### Data for review

:::::

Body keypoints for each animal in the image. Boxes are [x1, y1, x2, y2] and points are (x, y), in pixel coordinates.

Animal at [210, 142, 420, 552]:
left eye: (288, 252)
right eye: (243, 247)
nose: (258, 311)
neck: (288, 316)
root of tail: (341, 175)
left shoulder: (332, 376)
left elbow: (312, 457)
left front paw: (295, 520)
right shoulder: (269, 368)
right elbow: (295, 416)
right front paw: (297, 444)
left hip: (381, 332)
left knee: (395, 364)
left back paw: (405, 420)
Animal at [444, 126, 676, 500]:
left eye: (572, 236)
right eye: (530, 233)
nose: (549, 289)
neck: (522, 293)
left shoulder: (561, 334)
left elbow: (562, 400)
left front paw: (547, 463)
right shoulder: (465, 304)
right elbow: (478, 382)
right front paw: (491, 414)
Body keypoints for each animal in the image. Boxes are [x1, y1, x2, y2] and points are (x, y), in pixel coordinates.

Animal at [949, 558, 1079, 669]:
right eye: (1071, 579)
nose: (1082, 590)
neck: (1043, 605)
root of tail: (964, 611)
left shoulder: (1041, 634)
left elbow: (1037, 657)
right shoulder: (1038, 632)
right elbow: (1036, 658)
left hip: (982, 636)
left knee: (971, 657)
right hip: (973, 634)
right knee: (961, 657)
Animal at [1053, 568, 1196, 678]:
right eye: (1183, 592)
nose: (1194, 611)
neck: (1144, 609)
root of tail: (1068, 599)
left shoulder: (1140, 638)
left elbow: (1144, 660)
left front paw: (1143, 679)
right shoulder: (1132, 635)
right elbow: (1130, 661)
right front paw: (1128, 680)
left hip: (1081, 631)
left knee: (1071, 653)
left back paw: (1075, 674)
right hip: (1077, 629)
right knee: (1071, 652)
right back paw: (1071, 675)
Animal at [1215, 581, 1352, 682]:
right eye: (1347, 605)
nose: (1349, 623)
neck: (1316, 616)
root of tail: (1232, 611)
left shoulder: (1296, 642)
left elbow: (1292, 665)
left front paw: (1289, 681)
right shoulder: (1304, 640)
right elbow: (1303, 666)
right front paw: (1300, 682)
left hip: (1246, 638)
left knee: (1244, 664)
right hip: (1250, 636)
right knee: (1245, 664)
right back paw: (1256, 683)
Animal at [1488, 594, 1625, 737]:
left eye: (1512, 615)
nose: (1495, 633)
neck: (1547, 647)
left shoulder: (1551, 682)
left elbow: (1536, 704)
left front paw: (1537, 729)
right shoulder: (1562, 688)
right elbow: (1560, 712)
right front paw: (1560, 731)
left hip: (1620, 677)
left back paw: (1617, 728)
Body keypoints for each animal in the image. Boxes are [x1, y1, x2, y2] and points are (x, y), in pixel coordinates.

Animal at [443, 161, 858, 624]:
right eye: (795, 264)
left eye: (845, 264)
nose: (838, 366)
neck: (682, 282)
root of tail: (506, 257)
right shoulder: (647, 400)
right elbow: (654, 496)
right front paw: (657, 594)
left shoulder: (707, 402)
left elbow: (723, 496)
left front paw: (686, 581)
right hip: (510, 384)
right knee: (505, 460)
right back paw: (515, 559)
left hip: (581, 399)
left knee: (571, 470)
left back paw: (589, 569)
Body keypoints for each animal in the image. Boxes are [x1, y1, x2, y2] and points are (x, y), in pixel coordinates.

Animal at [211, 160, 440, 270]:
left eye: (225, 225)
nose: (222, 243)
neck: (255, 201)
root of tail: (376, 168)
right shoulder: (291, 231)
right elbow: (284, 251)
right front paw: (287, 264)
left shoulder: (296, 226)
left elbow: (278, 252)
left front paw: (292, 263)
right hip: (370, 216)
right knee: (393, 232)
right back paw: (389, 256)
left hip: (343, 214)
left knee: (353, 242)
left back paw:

:::::

### Your instructions
Please give back exactly the lines of the listing above that run from the one containing "right shoulder: (1132, 635)" through the one containing "left back paw: (1617, 728)", and only those.

### Response to this exercise
right shoulder: (1132, 635)
right elbow: (1130, 661)
right front paw: (1128, 680)
left hip: (1081, 631)
left knee: (1071, 653)
left back paw: (1075, 674)
right hip: (1077, 629)
right knee: (1071, 652)
right back paw: (1071, 675)
Animal at [1215, 581, 1352, 682]:
right eye: (1347, 605)
nose: (1349, 623)
neck: (1316, 616)
root of tail: (1232, 611)
left shoulder: (1296, 642)
left elbow: (1292, 665)
left front paw: (1289, 681)
right shoulder: (1304, 640)
right elbow: (1303, 666)
right front paw: (1300, 682)
left hip: (1246, 638)
left knee: (1244, 664)
right hip: (1250, 636)
right knee: (1245, 664)
right back paw: (1256, 683)
Animal at [1488, 594, 1625, 737]:
left eye: (1512, 615)
nose: (1495, 633)
neck: (1547, 647)
left shoulder: (1551, 682)
left elbow: (1536, 704)
left front paw: (1537, 729)
right shoulder: (1562, 688)
right elbow: (1560, 712)
right front paw: (1560, 731)
left hip: (1620, 677)
left back paw: (1617, 728)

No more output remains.